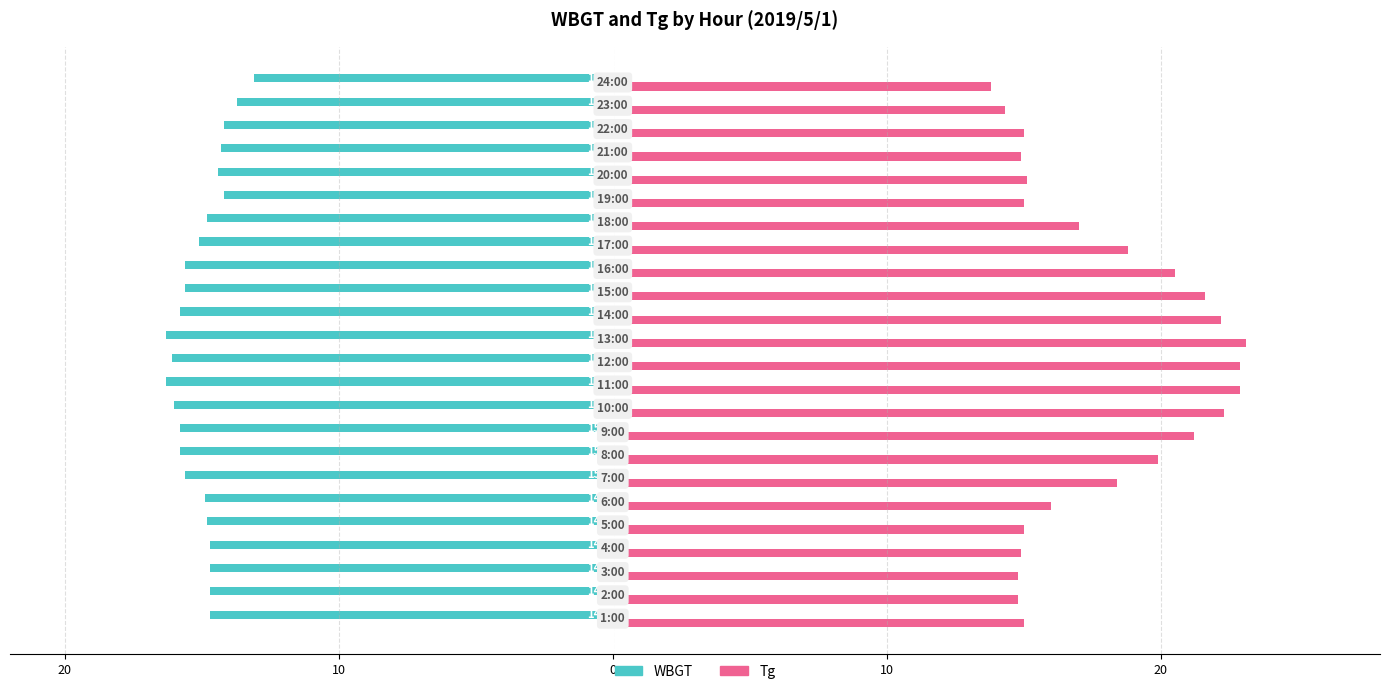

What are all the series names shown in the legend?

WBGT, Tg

****************************************

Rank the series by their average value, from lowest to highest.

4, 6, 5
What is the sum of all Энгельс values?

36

****************************************

Goal of the exercise — Pull out each line of the entries above that contains the word "What", treating uppercase and lowercase as different.

Result —
What are all the series names shown in the legend?
What is the sum of all Энгельс values?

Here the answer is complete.